TASK STATEMENT - Restate all of the data exactly.

ENTRIES PROVIDED -

----------

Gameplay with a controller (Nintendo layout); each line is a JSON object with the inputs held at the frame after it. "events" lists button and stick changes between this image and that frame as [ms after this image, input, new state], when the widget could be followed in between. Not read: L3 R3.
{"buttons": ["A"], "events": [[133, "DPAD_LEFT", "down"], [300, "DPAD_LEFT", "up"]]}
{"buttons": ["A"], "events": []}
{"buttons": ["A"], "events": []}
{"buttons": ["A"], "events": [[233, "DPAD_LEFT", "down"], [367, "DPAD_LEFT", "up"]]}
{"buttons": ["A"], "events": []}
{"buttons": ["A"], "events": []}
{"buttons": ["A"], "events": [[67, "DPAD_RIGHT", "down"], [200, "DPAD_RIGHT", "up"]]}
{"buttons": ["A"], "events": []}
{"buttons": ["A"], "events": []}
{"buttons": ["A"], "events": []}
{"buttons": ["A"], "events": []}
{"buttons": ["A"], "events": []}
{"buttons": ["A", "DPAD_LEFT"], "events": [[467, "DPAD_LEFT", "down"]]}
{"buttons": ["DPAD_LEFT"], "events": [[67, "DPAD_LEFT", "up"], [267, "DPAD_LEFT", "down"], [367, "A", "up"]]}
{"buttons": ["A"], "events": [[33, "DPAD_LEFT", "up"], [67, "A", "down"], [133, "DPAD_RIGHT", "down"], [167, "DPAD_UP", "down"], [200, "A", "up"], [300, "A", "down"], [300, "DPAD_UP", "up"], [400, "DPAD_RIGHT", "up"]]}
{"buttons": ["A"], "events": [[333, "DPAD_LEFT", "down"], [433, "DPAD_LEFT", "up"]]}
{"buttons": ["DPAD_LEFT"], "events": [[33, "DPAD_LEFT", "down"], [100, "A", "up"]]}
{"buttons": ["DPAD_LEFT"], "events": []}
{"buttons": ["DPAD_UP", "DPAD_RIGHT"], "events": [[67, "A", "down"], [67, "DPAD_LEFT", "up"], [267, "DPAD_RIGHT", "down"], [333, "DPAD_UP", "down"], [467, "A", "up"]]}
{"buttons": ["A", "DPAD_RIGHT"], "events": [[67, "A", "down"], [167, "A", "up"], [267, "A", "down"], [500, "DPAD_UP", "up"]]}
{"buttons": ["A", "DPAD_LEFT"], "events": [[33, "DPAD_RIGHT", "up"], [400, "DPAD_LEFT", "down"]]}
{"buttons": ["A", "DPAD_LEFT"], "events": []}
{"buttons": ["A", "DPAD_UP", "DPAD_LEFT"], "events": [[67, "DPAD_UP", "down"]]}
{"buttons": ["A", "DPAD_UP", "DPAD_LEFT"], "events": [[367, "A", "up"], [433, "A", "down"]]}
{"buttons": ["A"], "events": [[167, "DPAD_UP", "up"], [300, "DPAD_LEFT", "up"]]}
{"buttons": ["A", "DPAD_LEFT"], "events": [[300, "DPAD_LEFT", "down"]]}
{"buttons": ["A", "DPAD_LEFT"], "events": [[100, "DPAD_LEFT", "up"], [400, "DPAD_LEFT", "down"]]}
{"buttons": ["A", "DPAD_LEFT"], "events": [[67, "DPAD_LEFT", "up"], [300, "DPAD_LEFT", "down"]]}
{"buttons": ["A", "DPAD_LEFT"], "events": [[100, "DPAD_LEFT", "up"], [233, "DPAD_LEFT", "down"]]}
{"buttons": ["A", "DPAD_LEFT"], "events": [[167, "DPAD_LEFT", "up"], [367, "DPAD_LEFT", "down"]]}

----------

THE COMPLETED TASK -
Gameplay with a controller (Nintendo layout); each line is a JSON object with the inputs held at the frame after it. "events" lists button and stick changes between this image and that frame as [ms after this image, input, new state], when the widget could be followed in between. Not read: L3 R3.
{"buttons": ["A"], "events": [[133, "DPAD_LEFT", "down"], [300, "DPAD_LEFT", "up"]]}
{"buttons": ["A"], "events": []}
{"buttons": ["A"], "events": []}
{"buttons": ["A"], "events": [[233, "DPAD_LEFT", "down"], [367, "DPAD_LEFT", "up"]]}
{"buttons": ["A"], "events": []}
{"buttons": ["A"], "events": []}
{"buttons": ["A"], "events": [[67, "DPAD_RIGHT", "down"], [200, "DPAD_RIGHT", "up"]]}
{"buttons": ["A"], "events": []}
{"buttons": ["A"], "events": []}
{"buttons": ["A"], "events": []}
{"buttons": ["A"], "events": []}
{"buttons": ["A"], "events": []}
{"buttons": ["A", "DPAD_LEFT"], "events": [[467, "DPAD_LEFT", "down"]]}
{"buttons": ["DPAD_LEFT"], "events": [[67, "DPAD_LEFT", "up"], [267, "DPAD_LEFT", "down"], [367, "A", "up"]]}
{"buttons": ["A"], "events": [[33, "DPAD_LEFT", "up"], [67, "A", "down"], [133, "DPAD_RIGHT", "down"], [167, "DPAD_UP", "down"], [200, "A", "up"], [300, "A", "down"], [300, "DPAD_UP", "up"], [400, "DPAD_RIGHT", "up"]]}
{"buttons": ["A"], "events": [[333, "DPAD_LEFT", "down"], [433, "DPAD_LEFT", "up"]]}
{"buttons": ["DPAD_LEFT"], "events": [[33, "DPAD_LEFT", "down"], [100, "A", "up"]]}
{"buttons": ["DPAD_LEFT"], "events": []}
{"buttons": ["DPAD_UP", "DPAD_RIGHT"], "events": [[67, "A", "down"], [67, "DPAD_LEFT", "up"], [267, "DPAD_RIGHT", "down"], [333, "DPAD_UP", "down"], [467, "A", "up"]]}
{"buttons": ["A", "DPAD_RIGHT"], "events": [[67, "A", "down"], [167, "A", "up"], [267, "A", "down"], [500, "DPAD_UP", "up"]]}
{"buttons": ["A", "DPAD_LEFT"], "events": [[33, "DPAD_RIGHT", "up"], [400, "DPAD_LEFT", "down"]]}
{"buttons": ["A", "DPAD_LEFT"], "events": []}
{"buttons": ["A", "DPAD_UP", "DPAD_LEFT"], "events": [[67, "DPAD_UP", "down"]]}
{"buttons": ["A", "DPAD_UP", "DPAD_LEFT"], "events": [[367, "A", "up"], [433, "A", "down"]]}
{"buttons": ["A"], "events": [[167, "DPAD_UP", "up"], [300, "DPAD_LEFT", "up"]]}
{"buttons": ["A", "DPAD_LEFT"], "events": [[300, "DPAD_LEFT", "down"]]}
{"buttons": ["A", "DPAD_LEFT"], "events": [[100, "DPAD_LEFT", "up"], [400, "DPAD_LEFT", "down"]]}
{"buttons": ["A", "DPAD_LEFT"], "events": [[67, "DPAD_LEFT", "up"], [300, "DPAD_LEFT", "down"]]}
{"buttons": ["A", "DPAD_LEFT"], "events": [[100, "DPAD_LEFT", "up"], [233, "DPAD_LEFT", "down"]]}
{"buttons": ["A", "DPAD_LEFT"], "events": [[167, "DPAD_LEFT", "up"], [367, "DPAD_LEFT", "down"]]}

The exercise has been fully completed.